Improved Algorithm and Bounds for Successive Projection

Jiashun Jin,Zheng Tracy Ke,Gabriel Moryoussef,Jiajun Tang,Jingming Wang
2024-03-17
Abstract:Given a $K$-vertex simplex in a $d$-dimensional space, suppose we measure $n$ points on the simplex with noise (hence, some of the observed points fall outside the simplex). Vertex hunting is the problem of estimating the $K$ vertices of the simplex. A popular vertex hunting algorithm is successive projection algorithm (SPA). However, SPA is observed to perform unsatisfactorily under strong noise or outliers. We propose pseudo-point SPA (pp-SPA). It uses a projection step and a denoise step to generate pseudo-points and feed them into SPA for vertex hunting. We derive error bounds for pp-SPA, leveraging on extreme value theory of (possibly) high-dimensional random vectors. The results suggest that pp-SPA has faster rates and better numerical performances than SPA. Our analysis includes an improved non-asymptotic bound for the original SPA, which is of independent interest.

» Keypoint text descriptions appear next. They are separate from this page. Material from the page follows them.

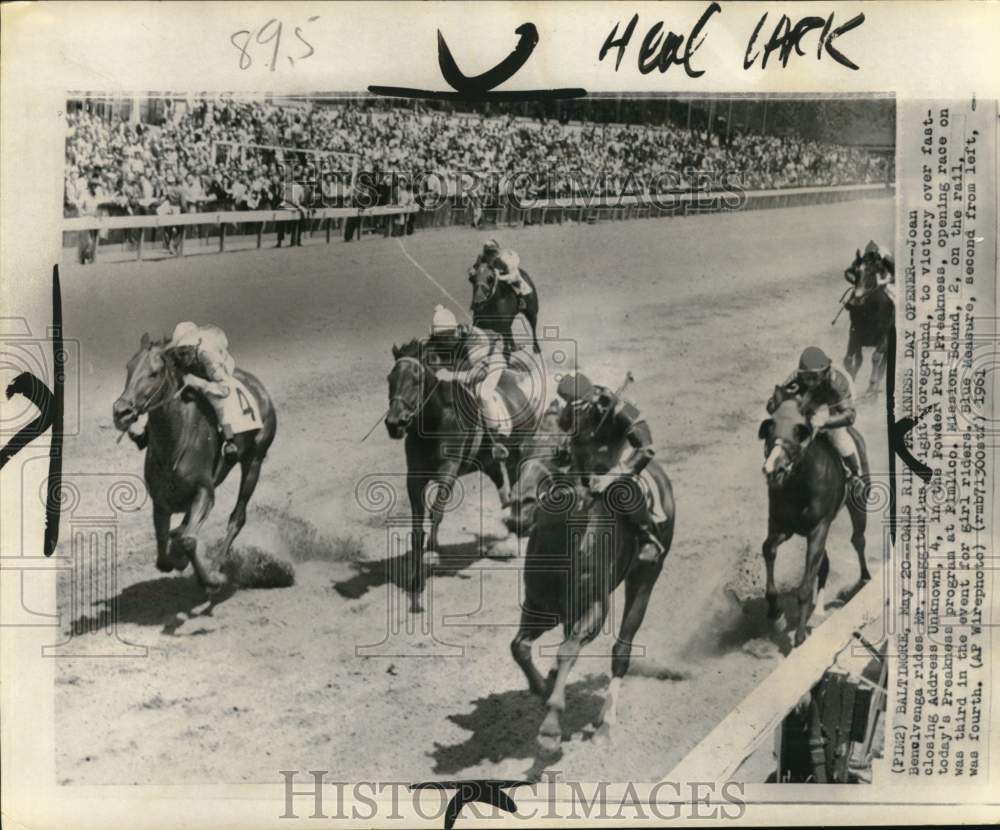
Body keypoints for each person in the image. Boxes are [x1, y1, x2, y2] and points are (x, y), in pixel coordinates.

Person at [555, 371, 666, 563]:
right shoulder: (569, 410)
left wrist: (613, 475)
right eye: (571, 409)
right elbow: (565, 439)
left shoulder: (624, 406)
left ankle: (647, 537)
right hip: (588, 454)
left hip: (619, 451)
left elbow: (646, 448)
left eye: (579, 408)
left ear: (591, 399)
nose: (575, 414)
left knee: (622, 489)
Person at [134, 321, 241, 460]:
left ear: (196, 347)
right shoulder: (175, 354)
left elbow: (223, 390)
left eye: (186, 350)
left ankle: (229, 442)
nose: (182, 356)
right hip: (192, 377)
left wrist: (199, 383)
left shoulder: (208, 358)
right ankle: (146, 434)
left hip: (212, 380)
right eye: (179, 350)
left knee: (217, 401)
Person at [428, 305, 510, 460]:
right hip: (476, 365)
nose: (446, 340)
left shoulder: (471, 336)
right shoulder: (453, 339)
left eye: (448, 335)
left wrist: (451, 376)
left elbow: (475, 375)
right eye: (441, 337)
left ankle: (498, 437)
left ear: (455, 330)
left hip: (492, 362)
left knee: (483, 393)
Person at [767, 346, 862, 480]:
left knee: (837, 436)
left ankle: (855, 475)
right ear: (801, 374)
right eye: (807, 377)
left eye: (814, 377)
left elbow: (850, 416)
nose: (811, 382)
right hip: (813, 397)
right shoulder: (797, 377)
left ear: (825, 372)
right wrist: (779, 403)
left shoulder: (837, 382)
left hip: (833, 397)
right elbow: (771, 404)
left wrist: (825, 422)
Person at [469, 239, 533, 309]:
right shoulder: (481, 257)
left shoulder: (505, 260)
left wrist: (499, 277)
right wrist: (472, 271)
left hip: (510, 268)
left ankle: (521, 298)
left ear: (497, 253)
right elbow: (475, 267)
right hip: (497, 268)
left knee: (514, 281)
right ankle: (476, 301)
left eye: (493, 253)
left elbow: (514, 276)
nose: (490, 256)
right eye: (488, 253)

Machine Learning,Statistics Theory
What problem does this paper attempt to address?
This paper mainly discusses the problem of estimating the vertices of a simple polygon in high-dimensional space, especially in the presence of noise or outliers. The author proposes a new algorithm called pseudo-point successive projection algorithm (pp-SPA) to improve the existing successive projection algorithm (SPA). SPA performs poorly under strong noise or outliers, while pp-SPA generates pseudo-points by introducing projection steps and denoising steps, and then inputs these pseudo-points into SPA for vertex estimation. The main contributions of the paper include: 1. The introduction of the pp-SPA algorithm, which first estimates the hyperplane where the data points lie, projects all points onto this hyperplane, and adds a denoising step to reduce the noise impact through nearest neighbor averaging. 2. The provision of an improved non-asymptotic error bound for the original SPA, which is tighter than existing results, especially in some cases where the new bound is related to the singular values of the true hyperplane, while the old bound is related to possible zero singular values. 3. Analysis of the convergence speed of pp-SPA, proving its faster convergence compared to SPA, especially when the dimension is much larger than the number of vertices. The paper also discusses the potential applications of pp-SPA in different fields, such as hyperspectral unmixing, prototype analysis, network community analysis, and topic modeling. In addition, a comparison with other improved SPA methods is made, highlighting the advantages of pp-SPA in theory and practice. In conclusion, the paper addresses the problem of more accurately estimating the vertices of a simple polygon in noisy and outlier environments and proposes a new efficient algorithm.